§ **WORK TASK**
Copy every line from the records below that carries the word "Jihozápad".
*** EXERCISE DATA Section Begins ***
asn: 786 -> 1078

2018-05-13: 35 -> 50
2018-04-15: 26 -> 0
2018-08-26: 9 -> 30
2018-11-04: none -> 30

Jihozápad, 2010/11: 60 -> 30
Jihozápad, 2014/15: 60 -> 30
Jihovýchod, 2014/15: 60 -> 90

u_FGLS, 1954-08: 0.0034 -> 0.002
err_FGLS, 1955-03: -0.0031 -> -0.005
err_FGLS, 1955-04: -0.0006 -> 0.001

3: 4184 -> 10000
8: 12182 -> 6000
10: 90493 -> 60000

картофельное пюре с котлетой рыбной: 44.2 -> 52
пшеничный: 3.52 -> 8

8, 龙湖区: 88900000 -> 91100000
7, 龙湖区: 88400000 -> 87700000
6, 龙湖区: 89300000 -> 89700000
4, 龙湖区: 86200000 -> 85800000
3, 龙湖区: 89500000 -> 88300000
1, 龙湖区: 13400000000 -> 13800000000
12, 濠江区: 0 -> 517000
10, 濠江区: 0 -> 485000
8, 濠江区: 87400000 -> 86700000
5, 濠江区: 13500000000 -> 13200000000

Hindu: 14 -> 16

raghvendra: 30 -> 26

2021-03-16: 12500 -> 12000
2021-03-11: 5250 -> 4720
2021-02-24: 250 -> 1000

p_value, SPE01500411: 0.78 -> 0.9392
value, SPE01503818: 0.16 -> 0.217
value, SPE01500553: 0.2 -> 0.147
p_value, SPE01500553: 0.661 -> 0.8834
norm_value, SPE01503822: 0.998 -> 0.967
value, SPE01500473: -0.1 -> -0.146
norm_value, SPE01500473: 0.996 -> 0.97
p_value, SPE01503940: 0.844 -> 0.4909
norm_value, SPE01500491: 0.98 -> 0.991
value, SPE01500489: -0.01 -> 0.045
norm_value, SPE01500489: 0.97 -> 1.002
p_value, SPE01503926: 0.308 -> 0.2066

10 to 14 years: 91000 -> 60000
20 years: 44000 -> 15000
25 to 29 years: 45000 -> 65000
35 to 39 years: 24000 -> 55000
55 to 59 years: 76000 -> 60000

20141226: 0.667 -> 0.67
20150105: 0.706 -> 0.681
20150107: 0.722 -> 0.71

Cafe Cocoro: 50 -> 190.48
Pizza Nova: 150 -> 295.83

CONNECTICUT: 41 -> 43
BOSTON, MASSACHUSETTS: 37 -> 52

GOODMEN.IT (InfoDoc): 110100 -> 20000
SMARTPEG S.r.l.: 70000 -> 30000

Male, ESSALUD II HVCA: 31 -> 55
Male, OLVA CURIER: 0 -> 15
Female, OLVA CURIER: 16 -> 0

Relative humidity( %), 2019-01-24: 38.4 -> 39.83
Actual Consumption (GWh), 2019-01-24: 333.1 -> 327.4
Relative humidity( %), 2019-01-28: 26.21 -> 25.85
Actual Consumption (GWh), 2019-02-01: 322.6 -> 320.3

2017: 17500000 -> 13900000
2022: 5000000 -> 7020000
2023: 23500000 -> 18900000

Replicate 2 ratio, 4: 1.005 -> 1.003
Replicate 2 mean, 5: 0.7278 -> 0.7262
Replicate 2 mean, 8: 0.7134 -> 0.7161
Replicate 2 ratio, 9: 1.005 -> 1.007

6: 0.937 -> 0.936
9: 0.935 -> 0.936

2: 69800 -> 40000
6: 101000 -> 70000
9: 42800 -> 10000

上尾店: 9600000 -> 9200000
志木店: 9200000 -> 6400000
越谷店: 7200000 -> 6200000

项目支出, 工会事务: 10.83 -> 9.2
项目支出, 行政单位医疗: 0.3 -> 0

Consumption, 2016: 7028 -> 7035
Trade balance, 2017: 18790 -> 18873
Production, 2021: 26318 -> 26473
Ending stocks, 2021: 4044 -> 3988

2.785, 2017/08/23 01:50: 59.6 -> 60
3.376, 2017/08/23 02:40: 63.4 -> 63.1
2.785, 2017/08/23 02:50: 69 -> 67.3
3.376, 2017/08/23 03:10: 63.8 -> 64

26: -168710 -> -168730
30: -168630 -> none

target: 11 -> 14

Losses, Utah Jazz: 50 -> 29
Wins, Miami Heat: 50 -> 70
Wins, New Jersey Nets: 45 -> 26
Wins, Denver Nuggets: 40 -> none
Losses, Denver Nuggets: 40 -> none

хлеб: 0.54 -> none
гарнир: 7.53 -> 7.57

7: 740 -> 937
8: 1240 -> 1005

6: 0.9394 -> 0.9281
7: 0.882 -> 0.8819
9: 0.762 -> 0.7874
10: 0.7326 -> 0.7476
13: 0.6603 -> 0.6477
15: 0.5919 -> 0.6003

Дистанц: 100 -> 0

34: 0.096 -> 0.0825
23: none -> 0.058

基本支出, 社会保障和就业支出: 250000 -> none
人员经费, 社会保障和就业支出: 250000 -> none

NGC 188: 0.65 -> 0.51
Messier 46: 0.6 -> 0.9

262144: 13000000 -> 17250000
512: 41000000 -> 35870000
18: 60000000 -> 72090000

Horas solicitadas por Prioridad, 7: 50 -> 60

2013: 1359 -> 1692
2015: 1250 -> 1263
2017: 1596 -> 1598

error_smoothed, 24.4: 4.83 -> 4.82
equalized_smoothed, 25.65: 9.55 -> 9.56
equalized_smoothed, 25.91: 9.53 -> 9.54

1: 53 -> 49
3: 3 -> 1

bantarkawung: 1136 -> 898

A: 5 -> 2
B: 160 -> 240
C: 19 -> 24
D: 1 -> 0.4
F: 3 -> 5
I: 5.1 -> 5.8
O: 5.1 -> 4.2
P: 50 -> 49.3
*** EXERCISE DATA Section Ends ***
§ **SOLUTION TO THIS EXERCISE**
Jihozápad, 2010/11: 60 -> 30
Jihozápad, 2014/15: 60 -> 30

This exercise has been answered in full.